LISTED ENTRIES »
* * * * * * * * *

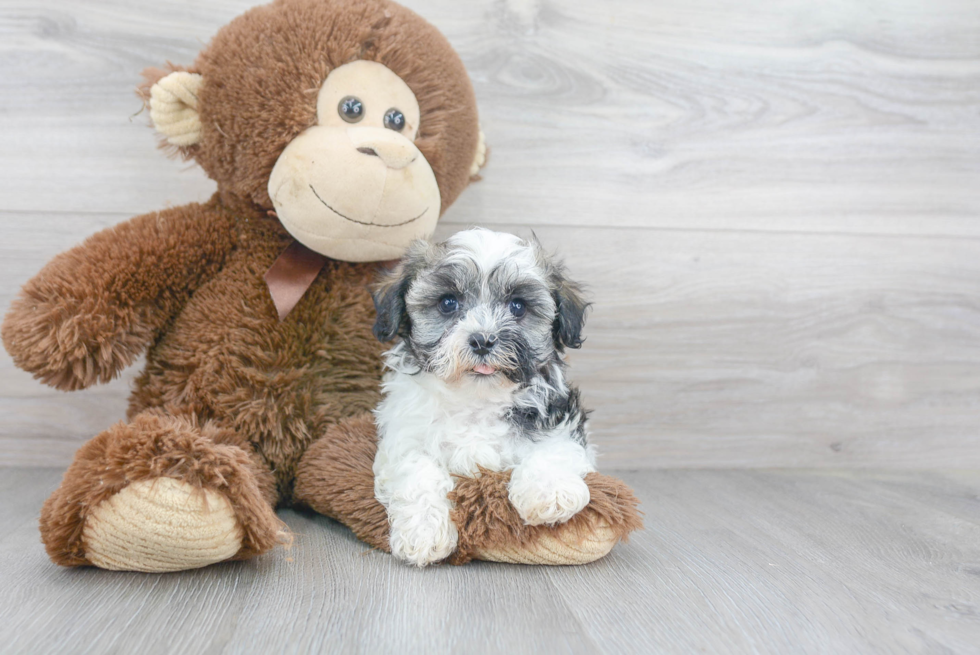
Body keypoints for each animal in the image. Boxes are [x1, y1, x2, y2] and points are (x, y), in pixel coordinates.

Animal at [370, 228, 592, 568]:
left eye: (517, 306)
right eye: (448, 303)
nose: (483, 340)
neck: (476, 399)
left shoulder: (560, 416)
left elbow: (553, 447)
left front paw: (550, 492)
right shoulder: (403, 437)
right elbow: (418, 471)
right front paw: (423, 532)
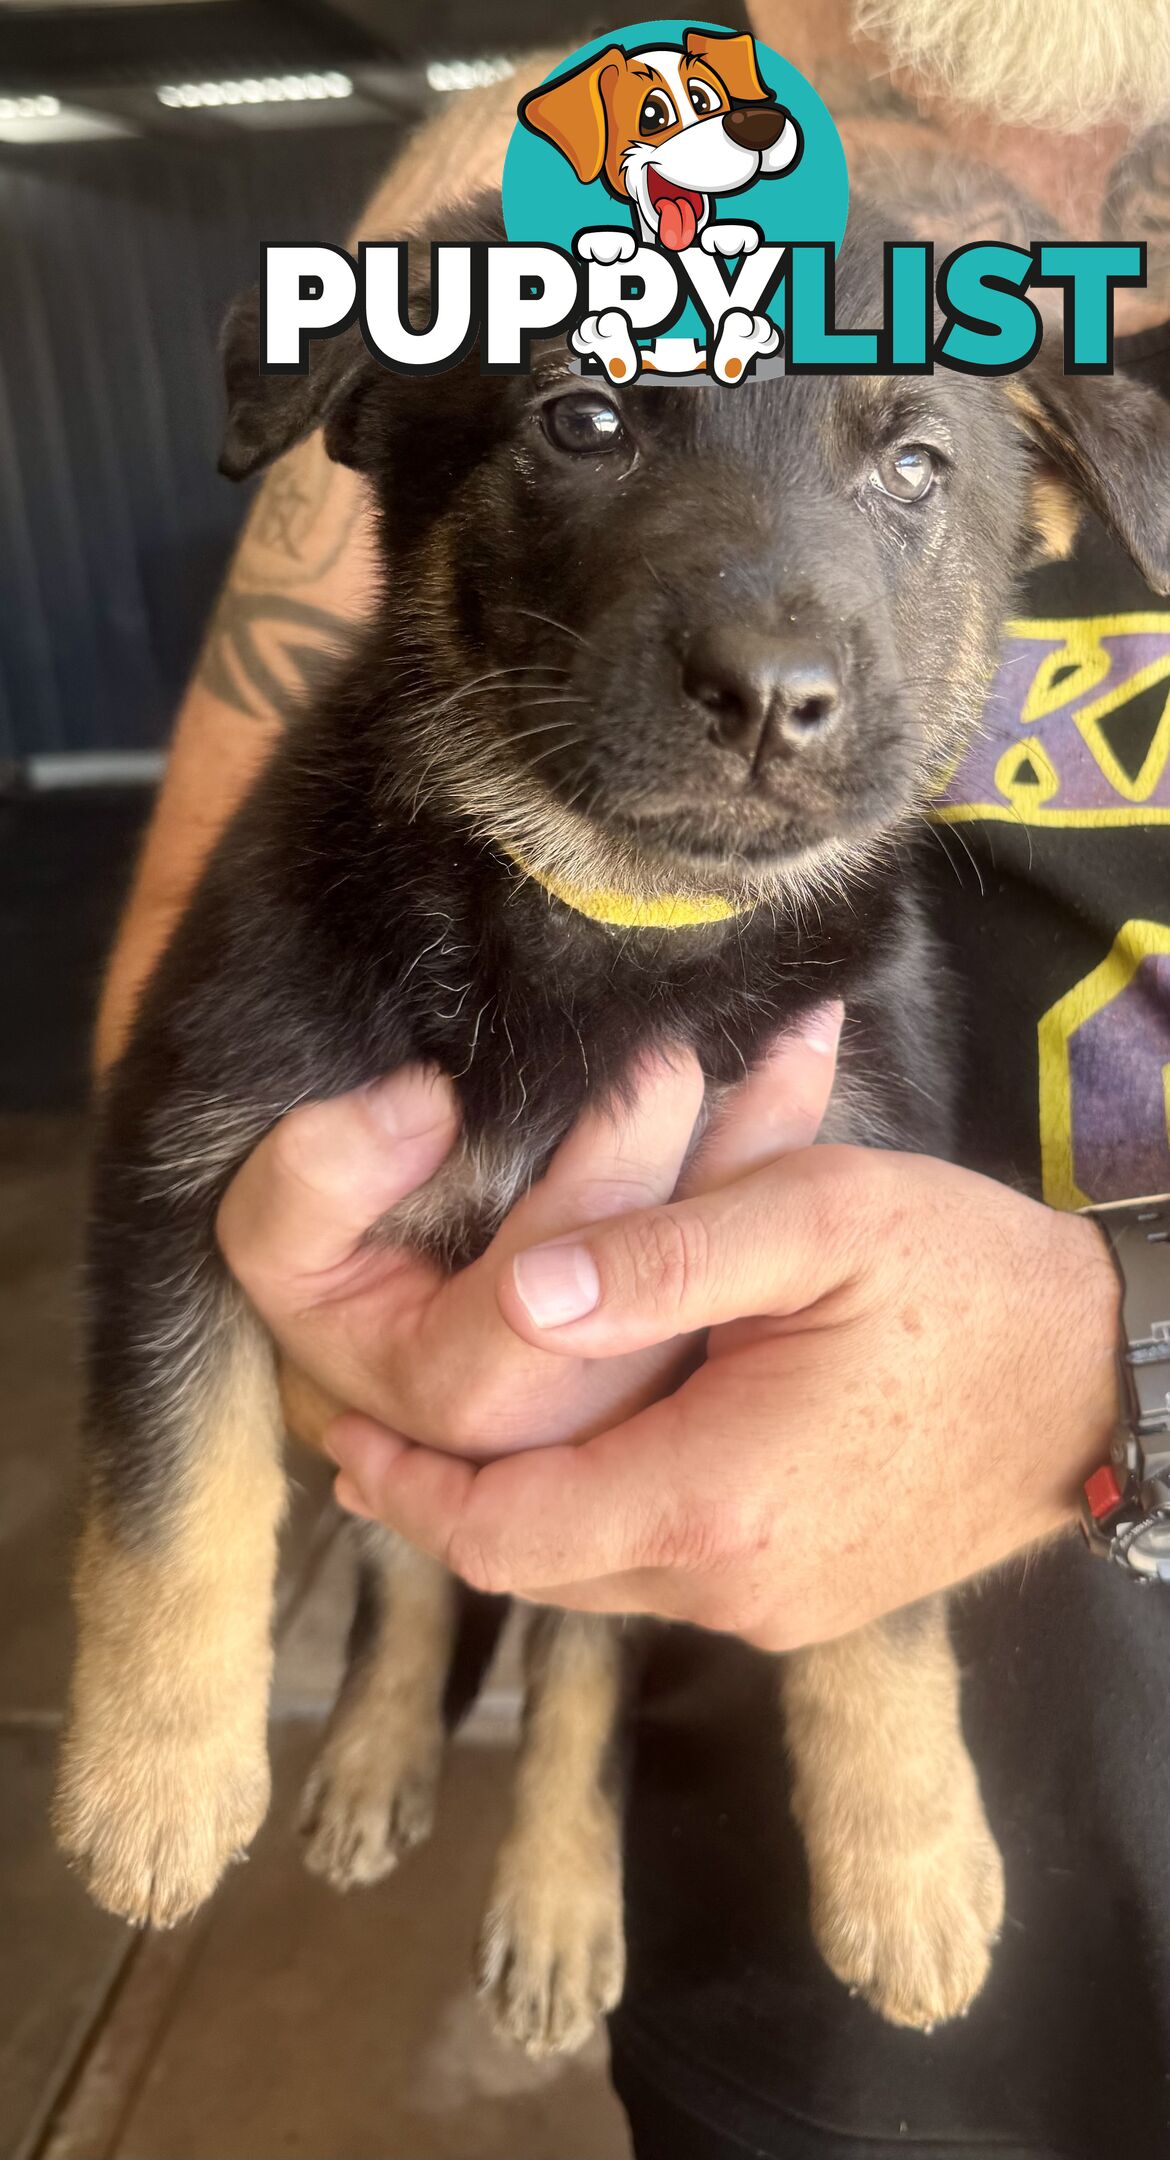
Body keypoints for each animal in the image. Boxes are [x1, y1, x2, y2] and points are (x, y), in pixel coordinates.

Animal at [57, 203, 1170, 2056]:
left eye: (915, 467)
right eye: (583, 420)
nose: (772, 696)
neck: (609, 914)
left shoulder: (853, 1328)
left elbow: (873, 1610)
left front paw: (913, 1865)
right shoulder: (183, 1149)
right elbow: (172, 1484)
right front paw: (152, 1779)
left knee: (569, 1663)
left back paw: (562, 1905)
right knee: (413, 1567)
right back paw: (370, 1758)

* * * * * * * * *

YOUR INSTRUCTIONS »
Type out all of the records exactly, leaving out any picture.

EXERCISE OUTPUT »
Body keypoints for each animal in the image. Boxes are [x1, y1, x2, y2] and points are (x, y), in pixel coordinates.

Animal at [370, 228, 592, 568]:
left eye: (517, 306)
right eye: (448, 303)
nose: (483, 340)
neck: (476, 399)
left shoulder: (560, 416)
left elbow: (553, 447)
left front paw: (550, 492)
right shoulder: (403, 437)
right elbow: (418, 471)
right front paw: (423, 532)
Body keypoints for each animal in the image. Boxes are [x1, y1, x2, y2] and points are (x, y), in pixel coordinates.

Animal at [57, 203, 1170, 2056]:
left eye: (915, 467)
right eye: (583, 420)
nose: (772, 696)
neck: (609, 914)
left shoulder: (853, 1328)
left elbow: (873, 1610)
left front paw: (913, 1865)
right shoulder: (183, 1149)
right elbow: (172, 1484)
right front paw: (152, 1779)
left knee: (569, 1663)
left back paw: (562, 1905)
right knee: (413, 1567)
right back paw: (370, 1758)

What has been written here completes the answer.